General characteristics
- Tons burthen: 399, or 405 (bm)
- Armament: 8 × 18-pounder guns "of the new construction"

= Glory (1811 ship) =

UK merchant ship (1811–1824)

Glory was launched in Quebec in 1811. She sailed to London in 1812, and was registered there. In 1817, she made a voyage to Bengal, sailing under a licence from the British East India Company (EIC). A voyage transporting convicts to New South Wales followed. She then returned to general trading and was last listed in 1824.

==Career==
A letter dated 5 May 1812, reported to the Registry in Quebec that Glory had changed her registry to London.

Glory first appeared in Lloyd's Register (LR), in 1812. Captain Pounder sailed for Fort William, India in February 1817.
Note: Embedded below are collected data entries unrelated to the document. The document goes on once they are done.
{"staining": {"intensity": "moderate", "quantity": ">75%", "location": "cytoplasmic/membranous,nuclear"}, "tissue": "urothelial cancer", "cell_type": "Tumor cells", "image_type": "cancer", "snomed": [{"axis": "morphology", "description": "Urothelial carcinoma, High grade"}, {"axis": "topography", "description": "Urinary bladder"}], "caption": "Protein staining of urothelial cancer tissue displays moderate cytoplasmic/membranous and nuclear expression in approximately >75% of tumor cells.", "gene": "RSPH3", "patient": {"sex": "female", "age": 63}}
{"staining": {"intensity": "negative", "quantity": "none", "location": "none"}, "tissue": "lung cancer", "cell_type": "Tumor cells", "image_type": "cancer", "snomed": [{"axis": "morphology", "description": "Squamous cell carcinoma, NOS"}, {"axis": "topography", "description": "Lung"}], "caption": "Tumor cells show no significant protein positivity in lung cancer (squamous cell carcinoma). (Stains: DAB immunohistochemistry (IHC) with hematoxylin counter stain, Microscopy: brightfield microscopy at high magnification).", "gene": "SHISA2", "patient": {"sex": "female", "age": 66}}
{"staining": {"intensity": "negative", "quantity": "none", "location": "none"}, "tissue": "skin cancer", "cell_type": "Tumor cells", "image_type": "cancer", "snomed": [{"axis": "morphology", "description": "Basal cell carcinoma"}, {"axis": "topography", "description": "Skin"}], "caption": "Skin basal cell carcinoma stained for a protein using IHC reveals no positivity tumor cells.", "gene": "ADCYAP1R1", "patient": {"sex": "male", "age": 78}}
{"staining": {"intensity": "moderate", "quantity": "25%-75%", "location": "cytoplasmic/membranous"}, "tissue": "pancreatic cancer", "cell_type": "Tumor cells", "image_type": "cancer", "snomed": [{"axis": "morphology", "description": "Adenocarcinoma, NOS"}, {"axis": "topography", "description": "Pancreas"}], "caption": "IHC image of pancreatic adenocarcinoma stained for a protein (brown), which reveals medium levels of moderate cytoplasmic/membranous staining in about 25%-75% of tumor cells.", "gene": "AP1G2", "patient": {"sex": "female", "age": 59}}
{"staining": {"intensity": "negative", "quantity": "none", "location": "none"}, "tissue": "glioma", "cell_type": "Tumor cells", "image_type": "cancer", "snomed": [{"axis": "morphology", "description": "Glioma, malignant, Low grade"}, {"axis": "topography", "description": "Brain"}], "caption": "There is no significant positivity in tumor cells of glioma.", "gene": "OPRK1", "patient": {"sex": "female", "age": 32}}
| Year | Master | Owner | Trade | Source |
|---|---|---|---|---|
| 1812 | Bell R.Evans | Bell & Co. | London | LR |
| 1813 | R.Evans Henry | Bell & Co. J. Woodcock & Co. | London–Archangel London transport | LR |
| 1816 | Henry T.Sansom | J. Woodcock & Co. | London transport London–Quebec | LR |
| 1818 | E.Pounder | J. Woodcock & Co. | London–Calcutta London–Botany Bay | LR |

In 1813, the British East India Company (EIC), had lost its monopoly on the trade between India and Britain. British ships were then free to sail to India or the Indian Ocean under a licence from the EIC. Glory, Pounder, master, sailed for Fort William, India in February 1817. She arrived back at Deal from Bengal on 12 January 1818.

Captain Edward Pounder sailed from Sheerness on 18 May 1818, bound for Port Jackson. Glory arrived on 14 September. She had embarked 170 male convicts and she had suffered no convict deaths on her voyage. A lieutenant and 28 men from the 87th Regiment of Foot provided the guard; one soldier died on the voyage of illness. There was also a handful of free settler passengers.

From Port Jackson Glory sailed to Bengal, where she arrived on 1 February 1819. On 10 August, she was off the Cape Verde Islands, on her way to London. On 29 August, she was at . On 24 September, she arrived at Cork, and on 9 October, at Gravesend.

| Year | Master | Owner | Trade | Source |
|---|---|---|---|---|
| 1820 | E.Pounder | Parker | Cork | LR |
| 1822 | E.Pounder | Parker&Co. | London–Honduras | LR |
| 1823 | E.Pounder | Parker&Co. | London–America | LR |

==Fate==
Glory was last listed in Lloyd's Register in 1824.